Chegámos ao Coliseu dos Recreios num misto de curiosidade e entusiasmo. Para entrada tivemos uma muito breve, mas bastante cativante, aparição dos Etran de L’Aïr, banda nigeriana, que trouxe o seu tuareg desert blues à la Tinawiren para aquecer os motores.
A paragem para uma ida ao bar mostrou-nos a dedicação que existe à volta dos australianos, com uma fila interminável para merchandising. No regresso, um aviso projetado no ecrã servia de prelúdio ao espírito da noite: “À medida que cresce o enxame de esquisitóides, temos de trabalhar no duro para manter a nossa comunidade inclusiva.” E nós, ainda a digerir a azia da ressaca eleitoral da noite anterior, encontrámos ali uma centelha de energia redentora.
Era o segundo de três concertos consecutivos dos King Gizzard & The Lizard Wizard em Lisboa. Três noites, um só espetáculo repartido em episódios, sem repetições no alinhamento, cada data um fragmento único de uma odisseia sonora. Tarefa fácil para quem carrega uma discografia de proporções quase mitológicas: 27 álbuns de estúdio, mais 56 ao vivo, uma coleção de EPs, remisturas e compilações… tudo isto em apenas 12 anos. Mas um tanto difícil para nós, os comuns mortais, que tentamos acompanhá-los. É, aliás, quase impossível chegar-se “preparado” a um concerto dos Gizzard. Mas isso ali interessa zero. Faz parte da beleza da coisa.
As luzes apagam-se e o Coliseu é engolido por um rugido coletivo. Stu MacKenzie entra em palco de jardineiras de ganga e o cabelo recém-rapado da noite anterior. Sorrimos com alguma inveja saudável. Mas agora era a nossa vez! Que arranque a viagem!
O que se seguiu foi um turbilhão sónico. Os Gizzard são conhecidos por empurrar os limites do que entendemos por “banda”. É como se tivessem metido toda a história do rock numa liquidificadora: psicadelismo, metal, trash, surf rock, blues e jazz misturados num cocktail potente e alucinatório. Em palco, funcionam como um organismo vivo e mutante. E tudo ali fazia sentido. Até mesmo quando as canções se prolongavam, em improviso, até à canção seguinte.

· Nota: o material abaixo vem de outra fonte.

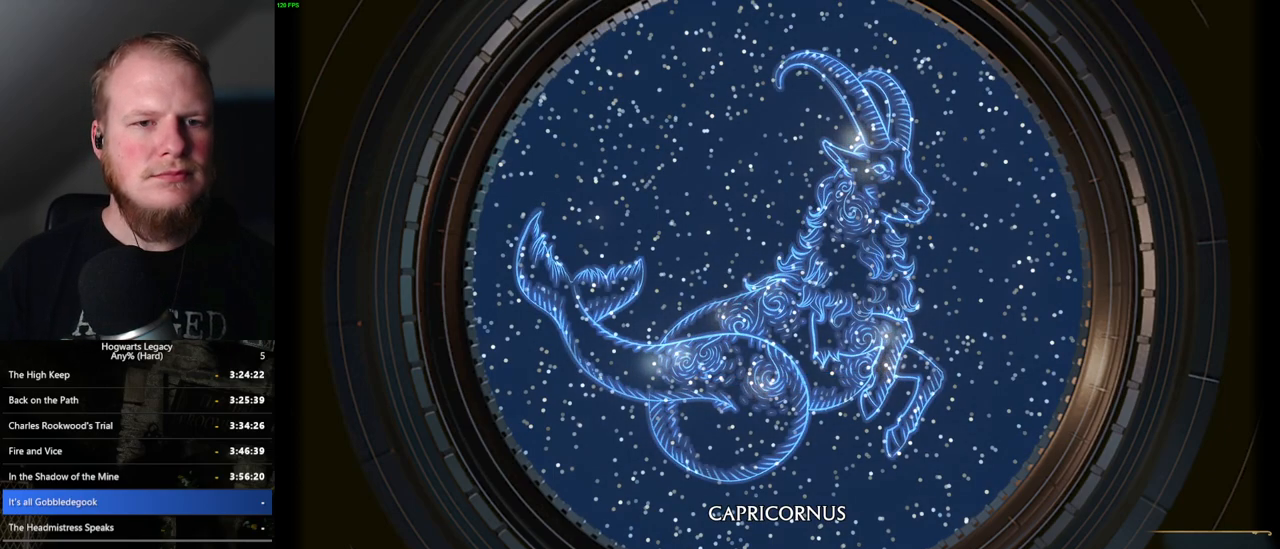
{"keys": [], "mouse": [], "events": []}
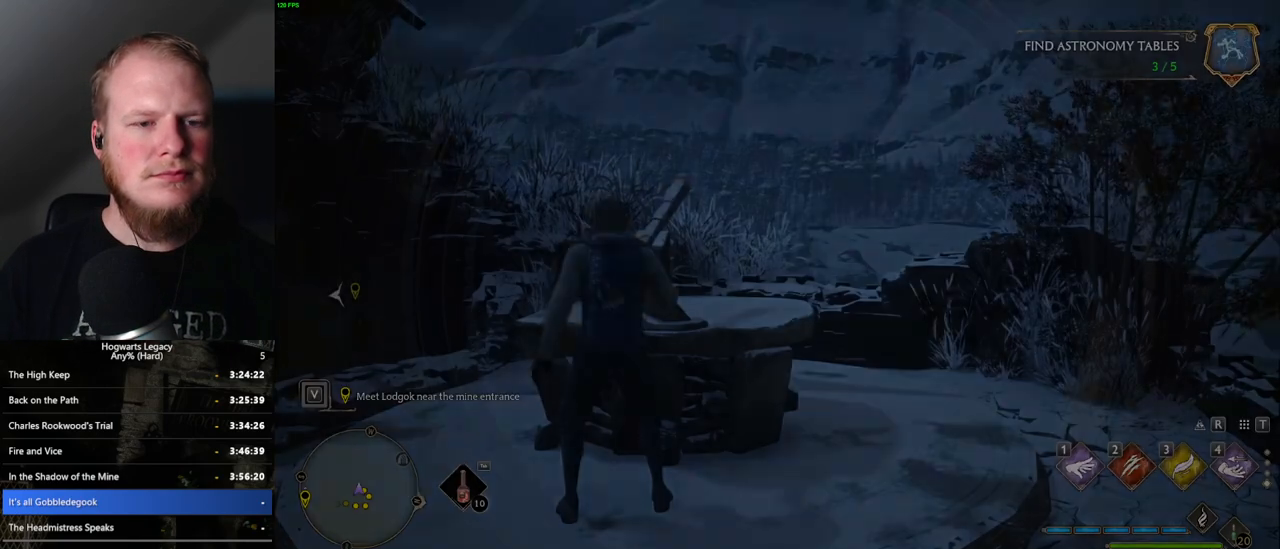
{"keys": ["d", "w"], "mouse": [], "events": [[350, "d", "down"], [467, "w", "down"]]}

Ver King Gizzard & The Lizard Wizard ao vivo é submeter-nos a um ritual de caos controlado. Não é apenas um concerto, mas um acontecimento. E para quem assiste pela primeira vez, a experiência é eletrizante, como uma epifania amplificada por decibéis.
Os King Gizzard podem ser uma banda de culto à antiga, mas muito moderna nas formas de inclusão: os concertos são transmitidos em direto no canal de YouTube da banda. Tomem.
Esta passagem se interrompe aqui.